If we want to initiate a reversal of the dysfunctional behavior within communities and between people and police, it is imperative that we end this horrible policy of arresting people and criminally prosecuting them for drug offenses. Decriminalize it, legalize it, tax it, and regulate it. Pull the rug out from under this illicit market so that we can get to the business not of defunding the police but rather de-militarizing them and reimagining what the appropriate scope of policing should be. It will take years to fix these entrenched problems, but we can’t wait on the party of Trump anymore because they don’t support or budget for any meaningful reforms that would improve matters in these cities.
I want to pull back for a moment to look at a wider view and a more enduring perspective. In addition to the closest relatives whom I’ve lost, there are certain people whose deaths invoke in me the deepest questions and exhort me to insist on a better path in my life. Sandra Bland, Philando Castile, and George Floyd all come to mind in recent years. In some cases, it might be actors or athletes like Patrick Swayze, Elizabeth Peña, and Walter Payton, whose deaths came from intractable illnesses as they were living the only lives they had.
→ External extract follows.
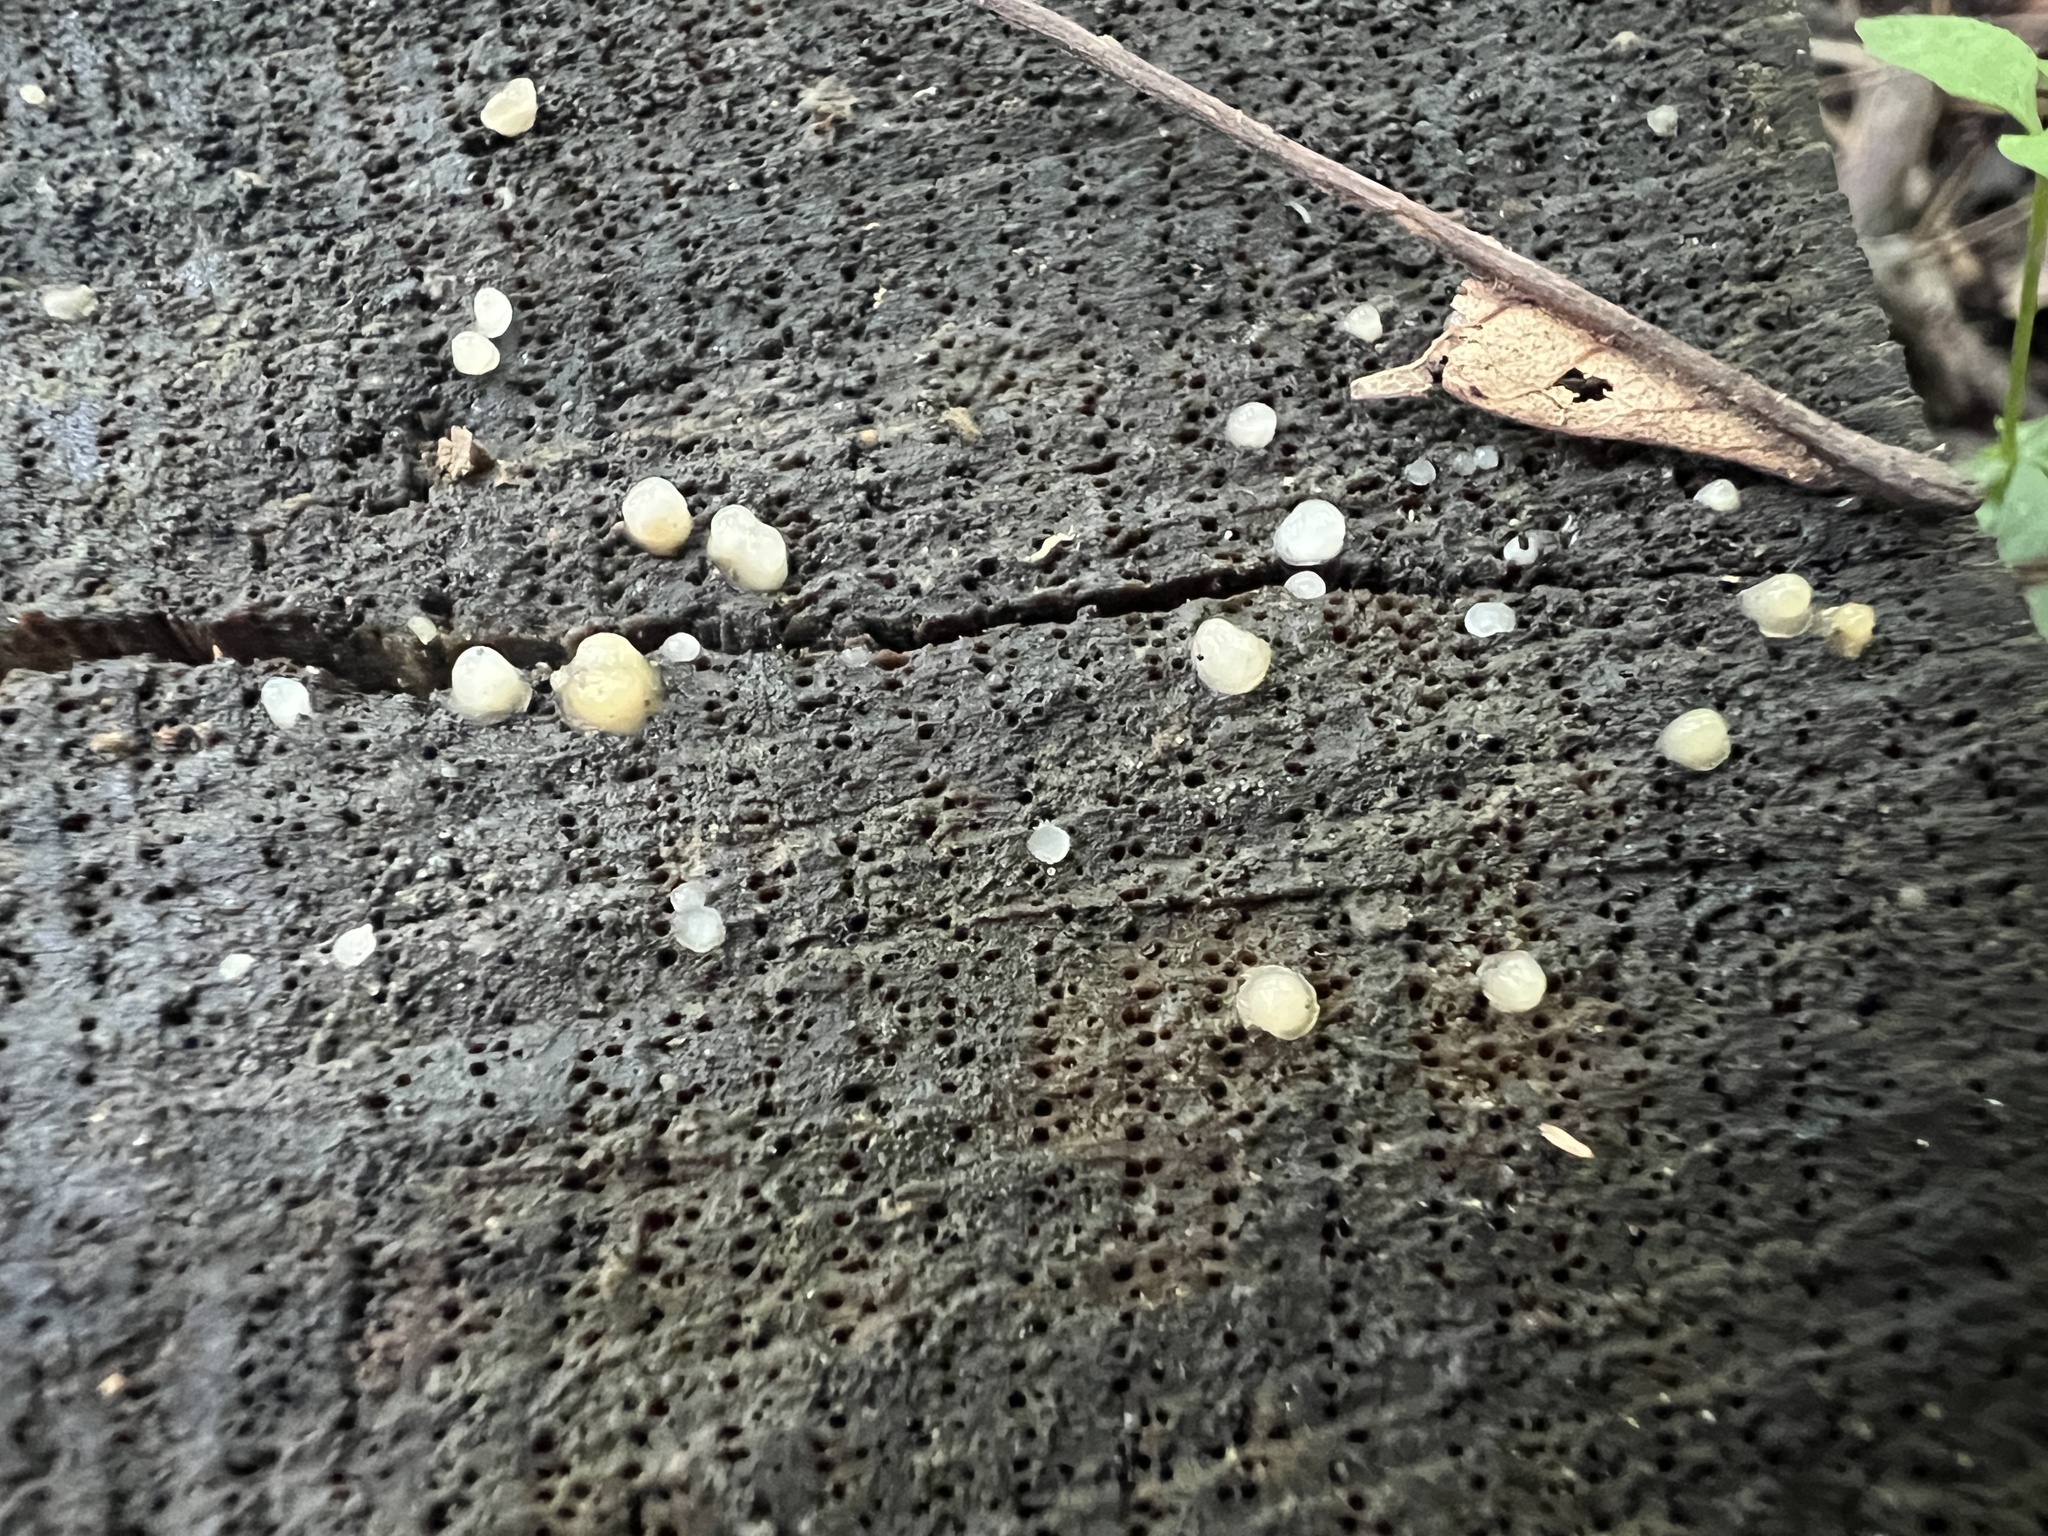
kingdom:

Most recently I have felt this kind of sympathy and inspiration about another great actor: Chadwick Boseman, a person whose Zen-like perspective and generosity of spirit outshone even his fantastic screen presence and craft. I think about the idea as Yogi Berra put it colloquially that it can get late early, so to speak, and given that this phenomenon can happen in one’s life itself, I want to spend my time in a world with leaders that at least have the potential to embody goodness and not this exercise in daily denial of what we all see to be true. In The Great Gatsby, Fitzgerald speaks through Nick Carraway the expectation that people should be capable of standing “at a kind of moral attention” in the context of mortality and life-altering events. I think that a growing number of people in this country are feeling exactly that way.
One prominent bright side to this time for me is the incredible response of activists, neighbors, community leaders, and yes, a wave of newly emerging politicians from a variety of walks of life who care enough to engage in a massive movement that is fundamentally decent and future-oriented. I am speaking of U.S. Senate candidates such as former military pilot M.J. Hegar in Texas, astronaut Mark Kelly in Arizona, and Reverend Raphael Warnock and Jon Ossoff in Georgia among many others. Our U.S. House candidates from Texas show remarkable talent as well, including military veterans such as Gina Ortiz Jones and healthcare finance expert Julie Oliver. As someone who has voted for candidates of a wide variety of political affiliations over my lifetime, I am ready to go forward with Joseph Biden and Kamala Harris and this next generation of leaders and innovators. Make no mistake, I am going into this election in a guarded way because the evidence is overwhelming that the current president is acting completely in bad faith and attempting to poison our democratic process, but I am prepared for this test of our nation and its fraught aftermath. Having witnessed these last four years and what led to them, I know that it will take more than one election to fix the harm that’s been done and institute lasting change for the better. November 3rd is only the next essential step in that journey.